In serial based communication systems, data is transmitted serially between network nodes in a bit stream, comprising a sequences of separate bits, evenly spaced by a bit period. The speed at which a node can process a bit stream in order to operate upon the information contained therein is determined by, among other factors, the data rate of the bit stream and the bit stream processing latency. The data rate of a bit stream is the inverse of the bit period, and the bit stream processing latency is the delay from the time the bit stream arrives at the node to the time the individual bits are available for computation.
In many cases, a bit stream may be formatted to improve various aspects of transmission. For instance, a bit stream may be encoded via an mBnB block code for reducing baseline wander problems by eliminating long strings of 1s and 0s in a serial transmission. Another approach for eliminating long sequences of the same bit is to scramble the serial data with a known polynomial. A different form of scrambling is encryption of a bit stream to improve the security of the transmission of data.
In many such cases, bits of an incoming bit stream must be detected and substituted before the information in the bit stream can be used by a user application. For example, one FDDI standard for fiber-optic networks specifies that transmitted bits are encoded with a 4B5B block code. Consequently, a receiving node of the fiber-optic network must detect every five bits and substitute the five bits with a corresponding four-bit value.
In conventional systems, the data rate of such formatted incoming bit streams is limited for a variety of reasons. For example, the incoming bit stream is usually stored for processing in a random access memory (RAM) buffer, such as a dynamic RAM (DRAM) buffer and static RAM (SRAM) buffer. Thus, the data rate of a bit stream can be limited by the speed of these memories.
Furthermore, the entire bit stream is typically stored in the RAM buffer, before bits of the bit stream may be operated upon. Accordingly, the processing latency depends on the size of the incoming bit stream and the rate at which the bit stream can be handled.
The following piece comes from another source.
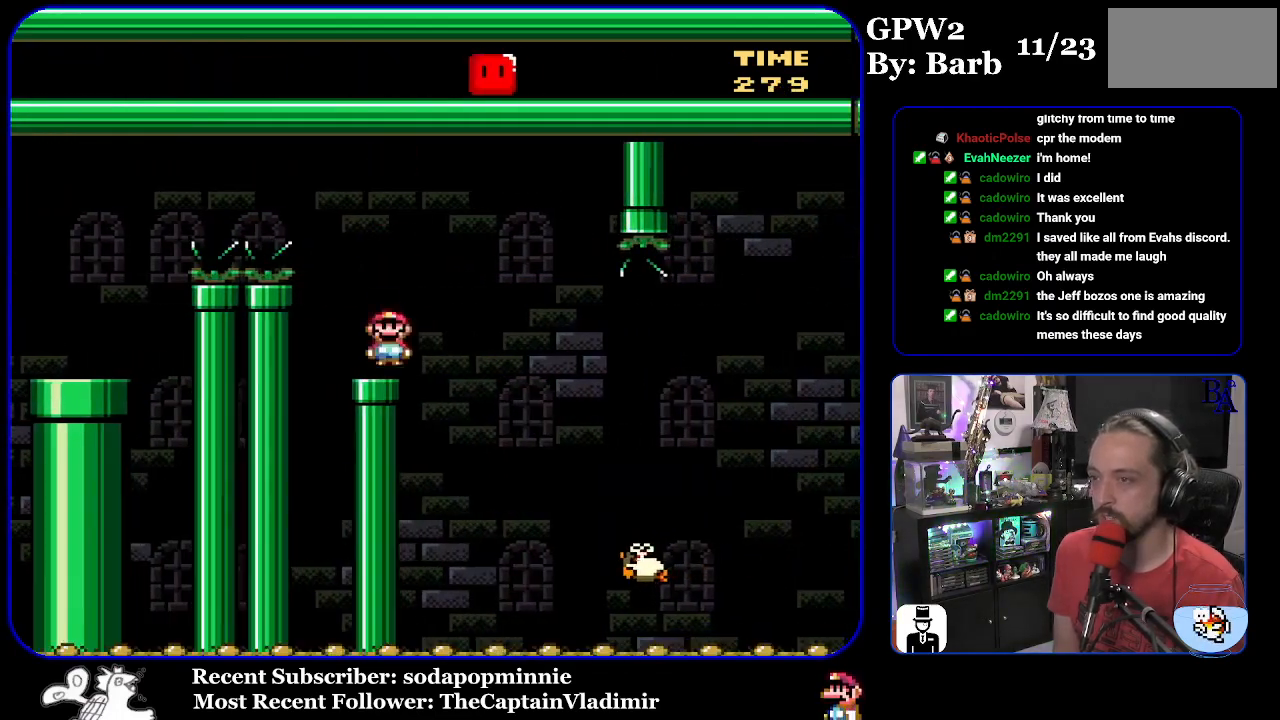
{"buttons": ["X"], "events": [[17, "A", "up"], [383, "DPAD_RIGHT", "up"]]}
As another example, processor intervention may be required to handle the incoming bit stream. The speed of the processor, therefore, can further limit the data rate of the bit stream. Processors can also be relatively costly and require substantial additional hardware and software resources for functions unnecessary to detecting and substituting bits in a bit stream. If, however, a processor already dedicated for another task is shared, then processing the bit stream reduces the performance of the shared processor.